Construction is complete. Collections and people start to move into the centre.
The new centre is operational.
Collaborative solutions for nature
Tackling the planetary emergency is not a solo project - it requires global collaboration. Our science is outward-facing and responsive, working across disciplines and delivering impact in areas of public and industrial need.
We have chosen to position this new centre at the heart of one of the leading hubs of technology and innovation in the UK, with close links to the University of Reading, to build on existing partnerships and develop new ones to maximise the impact of collections-based research.
Each year Museum scientists and more than 8,000 visiting researchers from across the globe use the Museum collections to study the natural world and inform action to protect it. Through the centre we will open up the collections, and the data contained within them, to even more researchers and partners than ever before to drive forward scientific innovation.

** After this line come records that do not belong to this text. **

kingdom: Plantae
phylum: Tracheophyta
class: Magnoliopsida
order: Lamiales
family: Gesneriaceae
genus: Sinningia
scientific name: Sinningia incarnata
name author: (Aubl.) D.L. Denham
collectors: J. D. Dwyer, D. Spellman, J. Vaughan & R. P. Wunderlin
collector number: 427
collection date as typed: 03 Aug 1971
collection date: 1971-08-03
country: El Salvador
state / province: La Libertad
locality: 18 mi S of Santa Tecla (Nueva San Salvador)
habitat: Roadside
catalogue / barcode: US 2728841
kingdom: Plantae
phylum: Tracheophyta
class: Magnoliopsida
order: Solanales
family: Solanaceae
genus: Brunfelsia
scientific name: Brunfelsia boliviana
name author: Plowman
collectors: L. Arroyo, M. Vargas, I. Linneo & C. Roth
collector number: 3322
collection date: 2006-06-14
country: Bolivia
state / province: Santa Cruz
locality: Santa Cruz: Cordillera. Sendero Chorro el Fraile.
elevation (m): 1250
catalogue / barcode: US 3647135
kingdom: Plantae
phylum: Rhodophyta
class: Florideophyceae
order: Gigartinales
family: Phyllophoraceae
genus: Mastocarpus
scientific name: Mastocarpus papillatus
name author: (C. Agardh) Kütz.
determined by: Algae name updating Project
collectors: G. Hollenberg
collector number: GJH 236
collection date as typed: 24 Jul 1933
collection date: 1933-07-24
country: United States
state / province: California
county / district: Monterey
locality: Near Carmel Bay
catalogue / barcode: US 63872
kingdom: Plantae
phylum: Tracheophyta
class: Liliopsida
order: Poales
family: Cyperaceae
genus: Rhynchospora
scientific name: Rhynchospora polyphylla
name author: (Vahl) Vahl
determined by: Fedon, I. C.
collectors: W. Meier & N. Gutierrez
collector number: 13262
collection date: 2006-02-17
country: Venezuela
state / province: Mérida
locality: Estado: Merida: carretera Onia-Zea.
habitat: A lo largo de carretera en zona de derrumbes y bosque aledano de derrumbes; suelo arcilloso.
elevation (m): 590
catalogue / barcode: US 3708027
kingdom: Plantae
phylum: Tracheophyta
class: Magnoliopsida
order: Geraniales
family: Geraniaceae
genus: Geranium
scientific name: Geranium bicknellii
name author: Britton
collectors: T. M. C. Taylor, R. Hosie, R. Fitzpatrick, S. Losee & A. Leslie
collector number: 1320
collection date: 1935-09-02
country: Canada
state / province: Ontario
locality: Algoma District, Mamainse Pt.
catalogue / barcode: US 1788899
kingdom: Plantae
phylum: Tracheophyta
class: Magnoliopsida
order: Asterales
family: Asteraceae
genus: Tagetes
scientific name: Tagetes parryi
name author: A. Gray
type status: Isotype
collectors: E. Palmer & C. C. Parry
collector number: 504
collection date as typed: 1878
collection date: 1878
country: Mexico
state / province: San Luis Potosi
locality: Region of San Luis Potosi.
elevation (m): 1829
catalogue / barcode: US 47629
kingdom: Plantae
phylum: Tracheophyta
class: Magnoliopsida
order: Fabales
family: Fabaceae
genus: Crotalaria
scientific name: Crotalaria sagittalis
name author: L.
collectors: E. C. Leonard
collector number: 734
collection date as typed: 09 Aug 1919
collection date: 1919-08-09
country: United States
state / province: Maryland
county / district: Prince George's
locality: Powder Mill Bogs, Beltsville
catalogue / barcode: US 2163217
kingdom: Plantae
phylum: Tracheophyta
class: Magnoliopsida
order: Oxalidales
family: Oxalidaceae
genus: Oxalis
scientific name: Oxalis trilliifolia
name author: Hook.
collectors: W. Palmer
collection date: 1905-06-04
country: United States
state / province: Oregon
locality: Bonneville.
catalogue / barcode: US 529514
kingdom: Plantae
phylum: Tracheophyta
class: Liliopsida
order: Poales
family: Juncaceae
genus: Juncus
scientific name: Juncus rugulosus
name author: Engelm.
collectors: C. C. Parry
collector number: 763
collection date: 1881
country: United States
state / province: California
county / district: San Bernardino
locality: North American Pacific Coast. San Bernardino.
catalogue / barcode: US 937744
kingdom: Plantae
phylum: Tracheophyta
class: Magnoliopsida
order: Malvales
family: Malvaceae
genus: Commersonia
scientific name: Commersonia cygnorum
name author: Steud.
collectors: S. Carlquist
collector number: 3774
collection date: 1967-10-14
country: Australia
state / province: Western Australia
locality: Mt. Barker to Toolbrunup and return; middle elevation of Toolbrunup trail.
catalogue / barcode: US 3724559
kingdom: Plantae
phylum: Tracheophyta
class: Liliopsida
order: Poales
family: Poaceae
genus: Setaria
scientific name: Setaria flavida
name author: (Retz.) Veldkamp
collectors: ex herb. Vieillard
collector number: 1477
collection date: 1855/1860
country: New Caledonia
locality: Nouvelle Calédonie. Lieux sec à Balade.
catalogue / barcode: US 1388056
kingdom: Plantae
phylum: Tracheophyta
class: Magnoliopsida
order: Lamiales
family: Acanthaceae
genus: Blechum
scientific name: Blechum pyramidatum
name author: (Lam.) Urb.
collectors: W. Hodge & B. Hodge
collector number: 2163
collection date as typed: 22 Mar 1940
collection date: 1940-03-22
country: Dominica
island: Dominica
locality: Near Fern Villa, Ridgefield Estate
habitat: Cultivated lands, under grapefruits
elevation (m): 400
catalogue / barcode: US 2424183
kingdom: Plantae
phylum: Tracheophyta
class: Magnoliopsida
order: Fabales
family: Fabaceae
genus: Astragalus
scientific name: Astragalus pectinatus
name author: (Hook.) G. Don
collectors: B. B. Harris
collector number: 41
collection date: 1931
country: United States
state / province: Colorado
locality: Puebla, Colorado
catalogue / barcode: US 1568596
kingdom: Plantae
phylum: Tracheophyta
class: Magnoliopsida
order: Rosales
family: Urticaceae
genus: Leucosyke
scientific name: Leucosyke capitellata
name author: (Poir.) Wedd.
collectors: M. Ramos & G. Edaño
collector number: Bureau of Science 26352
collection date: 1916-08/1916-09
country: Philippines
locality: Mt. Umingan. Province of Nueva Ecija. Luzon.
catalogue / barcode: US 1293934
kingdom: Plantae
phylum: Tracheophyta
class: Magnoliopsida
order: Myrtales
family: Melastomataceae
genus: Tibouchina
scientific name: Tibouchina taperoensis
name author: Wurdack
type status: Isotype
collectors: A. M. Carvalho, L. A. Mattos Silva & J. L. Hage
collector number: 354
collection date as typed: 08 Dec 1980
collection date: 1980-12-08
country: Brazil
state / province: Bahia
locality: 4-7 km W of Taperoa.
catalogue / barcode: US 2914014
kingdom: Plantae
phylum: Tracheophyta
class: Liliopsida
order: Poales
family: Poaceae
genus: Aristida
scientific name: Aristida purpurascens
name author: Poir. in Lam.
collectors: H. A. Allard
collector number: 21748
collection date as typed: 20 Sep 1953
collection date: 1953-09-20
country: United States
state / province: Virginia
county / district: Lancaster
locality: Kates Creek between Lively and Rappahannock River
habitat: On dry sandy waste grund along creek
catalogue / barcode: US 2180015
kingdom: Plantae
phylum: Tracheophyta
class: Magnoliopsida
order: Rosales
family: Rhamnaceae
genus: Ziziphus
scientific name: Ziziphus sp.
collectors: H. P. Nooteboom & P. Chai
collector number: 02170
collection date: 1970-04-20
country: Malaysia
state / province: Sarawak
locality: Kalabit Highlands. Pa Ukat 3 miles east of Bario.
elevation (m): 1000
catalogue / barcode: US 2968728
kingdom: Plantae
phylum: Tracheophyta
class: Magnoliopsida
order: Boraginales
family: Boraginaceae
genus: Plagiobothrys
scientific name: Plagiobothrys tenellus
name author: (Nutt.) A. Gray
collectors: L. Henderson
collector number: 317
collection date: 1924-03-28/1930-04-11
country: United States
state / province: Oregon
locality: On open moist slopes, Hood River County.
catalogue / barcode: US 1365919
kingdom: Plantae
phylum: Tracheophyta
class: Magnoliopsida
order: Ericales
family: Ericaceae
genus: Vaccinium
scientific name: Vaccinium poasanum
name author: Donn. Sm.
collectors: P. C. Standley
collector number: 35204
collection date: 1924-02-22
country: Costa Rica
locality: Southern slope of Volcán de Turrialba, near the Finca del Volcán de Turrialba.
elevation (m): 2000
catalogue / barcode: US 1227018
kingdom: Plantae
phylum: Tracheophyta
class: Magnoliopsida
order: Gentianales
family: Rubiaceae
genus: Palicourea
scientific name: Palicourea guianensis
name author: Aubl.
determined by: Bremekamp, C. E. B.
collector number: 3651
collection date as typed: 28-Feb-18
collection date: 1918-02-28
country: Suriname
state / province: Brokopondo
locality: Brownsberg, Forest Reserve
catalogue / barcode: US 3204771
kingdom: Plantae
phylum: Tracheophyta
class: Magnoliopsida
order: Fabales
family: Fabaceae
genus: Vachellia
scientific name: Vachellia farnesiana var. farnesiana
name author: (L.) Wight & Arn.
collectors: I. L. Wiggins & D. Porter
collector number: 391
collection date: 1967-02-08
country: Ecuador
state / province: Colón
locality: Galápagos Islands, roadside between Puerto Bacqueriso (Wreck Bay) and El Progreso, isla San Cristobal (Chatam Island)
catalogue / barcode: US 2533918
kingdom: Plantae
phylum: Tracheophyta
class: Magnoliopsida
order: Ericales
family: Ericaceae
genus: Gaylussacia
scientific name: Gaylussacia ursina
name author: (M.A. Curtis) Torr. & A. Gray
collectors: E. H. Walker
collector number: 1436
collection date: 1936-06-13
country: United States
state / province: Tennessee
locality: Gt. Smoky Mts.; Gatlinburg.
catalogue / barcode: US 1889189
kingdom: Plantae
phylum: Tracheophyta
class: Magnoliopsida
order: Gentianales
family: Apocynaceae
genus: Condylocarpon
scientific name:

Whether you're interested in developing shared bids, delivering on grants, training partnerships, or something else, we're keen to discuss opportunities for collaboration, email us at firstname.lastname@example.org
Harnessing digital data
Demand for digital data from the Museum's collections is significant and rising. Digitisation is transforming how the collections are accessed and is revealing new information.
Over five million specimens have already been digitised and made openly accessible through the Museum's Data Portal, enabling new questions to be answered and deeper insights to be made.
Recent research has indicated that digitisation of the entire Museum collection could benefit advancements in food security, biodiversity conservation, medicine discovery and minerals exploration, with estimated economic value of more than £2bn.
The new centre will enable an acceleration and enhancement in digitisation, widening the door for the global scientific community to unrivalled historical, geographic and taxonomic specimen data.